# Fajita Pit on wheels I built



## Outcast

A friend of mine and I got together for a fun little tailgating project. Serves well for steaks, fajitas, etc Oh, and doubles as a good ole fashion firepit to hang by. Has a wood bar and an icechest holder for your beer....uh, I mean, cokes 

Just thought I would share one of our little projects 

Brice


----------



## ReelWork

Pretty slick little setup!


----------



## atcNick

Nice! 


-Nick


----------



## RB II

Sweet setup. I would add two swing away bar stools to each side of the table (not that you asked for advise). Very cool.


----------



## WoodDuck Wizard

Do you need fenders?


Sent from my iPhone using Tapatalk


----------



## flatsmaster14

HydraSports said:


> Sweet setup. I would add two swing away bar stools to each side of the table (not that you asked for advise). Very cool.


X2 that would be cool


----------



## C.Hern5972

very cool set up Brice


----------



## mikereds

sweet set up......


----------



## cominahead

thats pretty kickass


----------



## saltwatersensations

Nice!!, but unless that cooler is for Dr.Peppers you dont plan on holding enough beer for this guy! :tongue:


----------



## Outcast

We actually thought of that but there was not enough room for 2 per side when they were swung in. I am building a second rig right now and may have room to do so. I also thought about having them telescope in/out with hitch pins like on your truck/trailer hitch.
I'll take all the suggestions you guys want to throw at me  It's metal and it can be cut/changed/welded no problem 

I'll post some pic of build #2 shortly. My friend and I bought enough material for two of these things so we could each have one...

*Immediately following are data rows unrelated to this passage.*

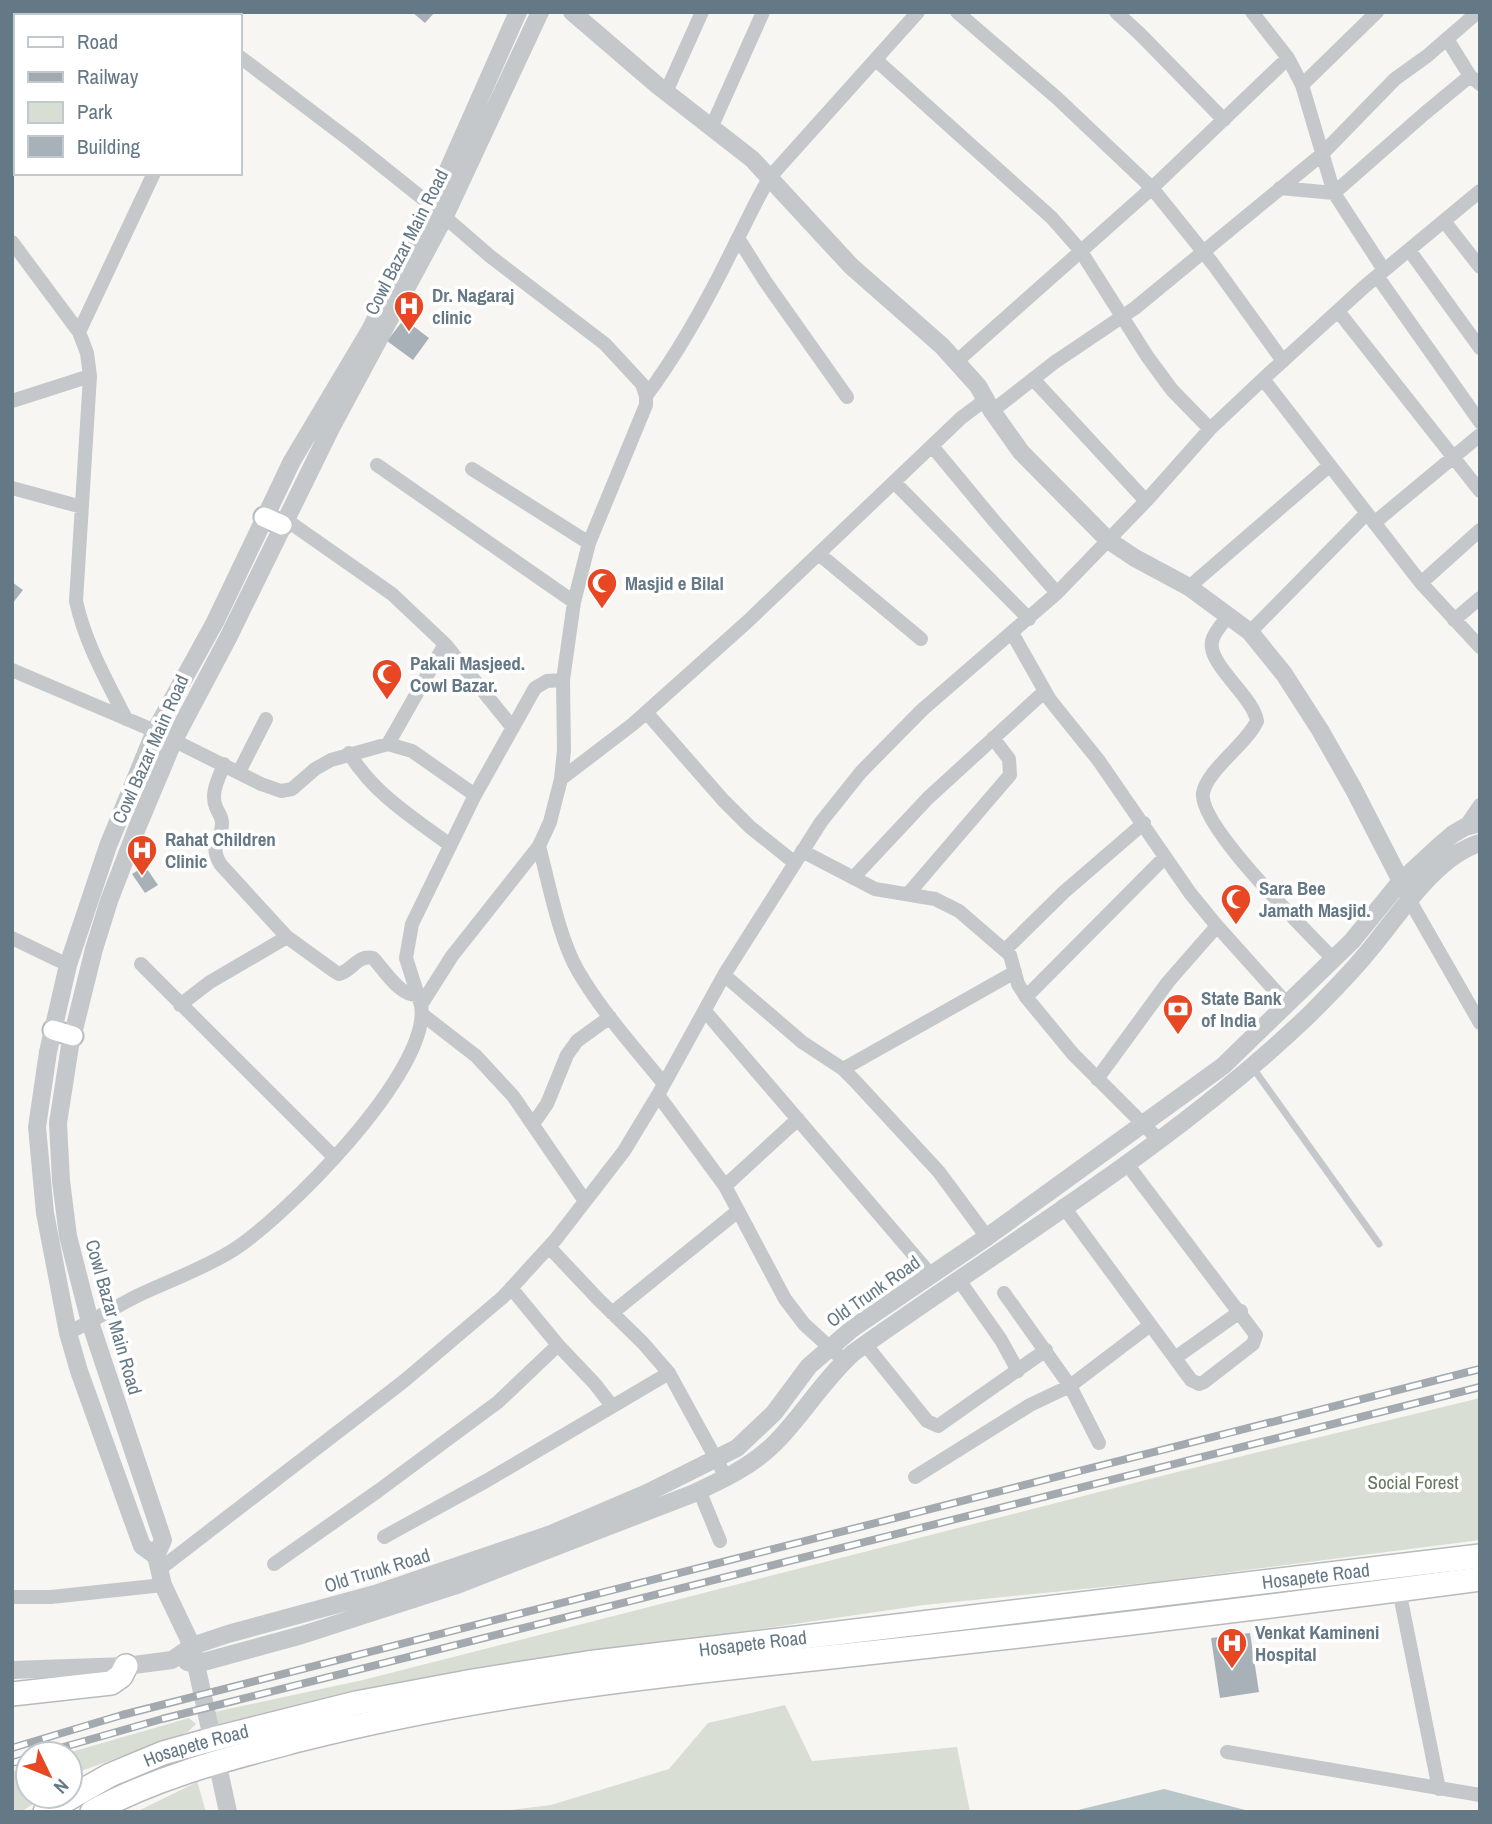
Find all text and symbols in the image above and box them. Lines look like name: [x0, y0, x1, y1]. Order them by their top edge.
legend: [14, 14, 242, 175]
text: Road: [77, 27, 118, 56]
text: Railway: [77, 62, 139, 91]
text: Park: [77, 97, 113, 126]
text: Building: [77, 132, 141, 161]
street label: Cowl Bazar Main Road: [358, 165, 454, 319]
place label: Dr. Nagaraj clinic: [432, 282, 514, 330]
hospital icon: Dr. Nagaraj clinic: [392, 289, 426, 333]
mosque icon: Masjid e Bilal: [585, 566, 619, 610]
place label: Masjid e Bilal: [625, 570, 724, 596]
place label: Pakali Masjeed. Cowl Bazar.: [410, 650, 525, 698]
mosque icon: Pakali Masjeed. Cowl Bazar.: [370, 657, 404, 701]
street label: Cowl Bazar Main Road: [106, 671, 194, 827]
place label: Rahat Children Clinic: [165, 826, 276, 874]
hospital icon: Rahat Children Clinic: [125, 833, 159, 877]
place label: Sara Bee Jamath Masjid.: [1259, 875, 1371, 923]
mosque icon: Sara Bee Jamath Masjid.: [1219, 882, 1253, 926]
place label: State Bank of India: [1201, 985, 1282, 1033]
bank icon: State Bank of India: [1161, 992, 1195, 1036]
street label: Cowl Bazar Main Road: [79, 1236, 149, 1398]
street label: Old Trunk Road: [821, 1249, 925, 1333]
park label: Social Forest: [1367, 1469, 1459, 1495]
street label: Old Trunk Road: [321, 1542, 433, 1598]
street label: Hosapete Road: [1260, 1556, 1371, 1595]
place label: Venkat Kamineni Hospital: [1255, 1619, 1379, 1667]
street label: Hosapete Road: [697, 1624, 808, 1662]
hospital icon: Venkat Kamineni Hospital: [1215, 1626, 1249, 1670]
street label: Hosapete Road: [139, 1718, 251, 1773]
north arrow: [14, 1740, 84, 1810]
text: N: [48, 1774, 75, 1800]

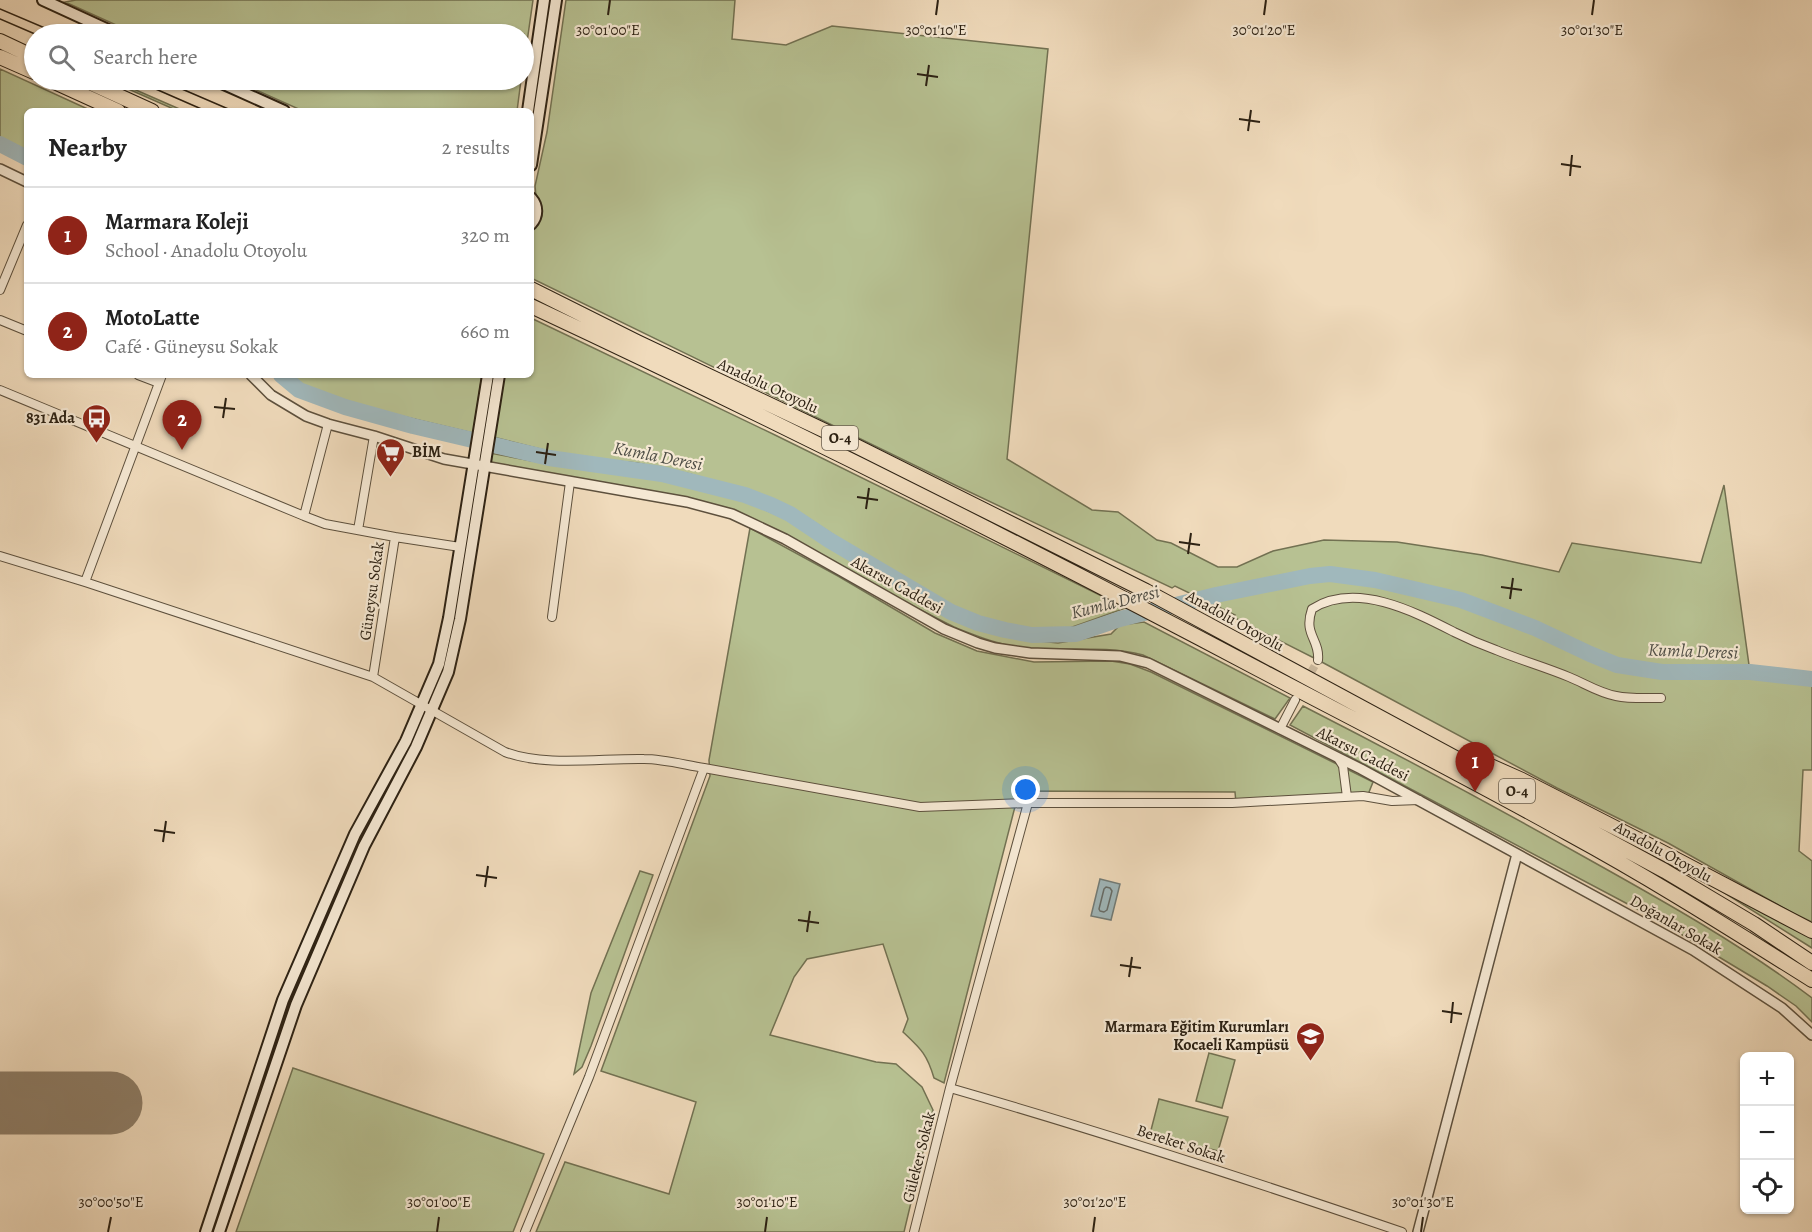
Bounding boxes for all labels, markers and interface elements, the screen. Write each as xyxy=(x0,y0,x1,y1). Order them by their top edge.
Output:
text: 30°01'00"E xyxy=(576,20,640,40)
text: 30°01'10"E xyxy=(906,20,967,40)
text: 30°01'20"E xyxy=(1233,20,1296,40)
text: 30°01'30"E xyxy=(1561,20,1623,40)
search box xyxy=(24,24,534,90)
icon: search xyxy=(45,41,78,74)
text: Search here xyxy=(93,42,198,72)
text: Nearby xyxy=(48,130,127,165)
text: 2 results xyxy=(442,134,510,161)
text: Marmara Koleji xyxy=(105,207,249,237)
text: 1 xyxy=(64,222,71,249)
text: 320 m xyxy=(461,222,510,249)
text: School · Anadolu Otoyolu xyxy=(105,237,307,264)
text: MotoLatte xyxy=(105,303,200,333)
text: 2 xyxy=(63,318,72,345)
text: 660 m xyxy=(460,318,510,345)
text: Café · Güneysu Sokak xyxy=(105,333,278,360)
street label: Anadolu Otoyolu xyxy=(713,353,822,419)
pin: 2 xyxy=(162,400,201,450)
bus stop icon: 831 Ada xyxy=(80,402,112,444)
place label: 831 Ada xyxy=(26,407,75,429)
road number: O-4 xyxy=(822,426,858,450)
supermarket icon: BİM xyxy=(375,436,407,478)
water label: Kumla Deresi xyxy=(611,436,705,476)
place label: BİM xyxy=(412,441,442,463)
street label: Güneysu Sokak xyxy=(354,540,390,642)
street label: Akarsu Caddesi xyxy=(847,550,947,619)
water label: Kumla Deresi xyxy=(1068,579,1162,625)
street label: Anadolu Otoyolu xyxy=(1181,584,1288,657)
water label: Kumla Deresi xyxy=(1647,637,1739,665)
street label: Akarsu Caddesi xyxy=(1312,721,1413,787)
pin: 1 xyxy=(1456,742,1494,792)
your location xyxy=(1011,775,1040,804)
road number: O-4 xyxy=(1499,779,1535,803)
street label: Anadolu Otoyolu xyxy=(1609,815,1716,888)
street label: Doğanlar Sokak xyxy=(1626,890,1726,960)
place label: Marmara Eğitim Kurumları Kocaeli Kampüsü xyxy=(1104,1016,1289,1056)
school or university icon: Marmara Eğitim Kurumları Kocaeli Kampüsü xyxy=(1294,1020,1326,1062)
map controls xyxy=(1740,1052,1794,1214)
button: + xyxy=(1740,1052,1794,1106)
button: − xyxy=(1740,1106,1794,1160)
street label: Güleker Sokak xyxy=(897,1109,941,1205)
street label: Bereket Sokak xyxy=(1134,1119,1228,1169)
button: locate xyxy=(1740,1160,1794,1214)
text: 30°00'50"E xyxy=(78,1192,144,1212)
text: 30°01'00"E xyxy=(407,1192,471,1212)
text: 30°01'10"E xyxy=(737,1192,798,1212)
text: 30°01'20"E xyxy=(1064,1192,1127,1212)
text: 30°01'30"E xyxy=(1392,1192,1454,1212)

Thanks for the input and compliments!

Brice



HydraSports said:


> Sweet setup. I would add two swing away bar stools to each side of the table (not that you asked for advise). Very cool.


----------



## kim e cooper

Very nice!!


----------



## vt_fish02

I would consider putting an orange reflective triangle or tape under your fire pit to keep some idiot from ruining your new tailgating rig...i wish i had one of those!


----------



## KINGFISHER71

Vert nice!


----------



## speckledred

Utilizing swing away structuring & hitch pins you could probably have up to 4 seats. Same process applies to the size of the ice chest holder considering a couple of folks mentioned that the cooler in the pics didn't hold enough cold bee... err ahh Dr. Pepper.


----------



## Law Dog

Nice!!


----------



## fangard

vt_fish02 said:


> I would consider putting an orange reflective triangle or tape under your fire pit to keep some idiot from ruining your new tailgating rig...i wish i had one of those!


From a street legal standpoint, it probably needs lights.


----------



## Conrad D

how much? I want one.


----------



## sawgrass

Thats pretty cool!


----------



## Pier Pressure

Looks good, I would add a gusset where the square tubing does the Z in the frame. One on each 90*. Just sayin'.


----------



## songogetme

Great idea! I think you need to add some springs or torsion bars because it will jump all over the road as is.


----------



## Justin_Smithey

That is pretty cool!


----------



## JFolm

Have an extra end cap laying around that I could have?


----------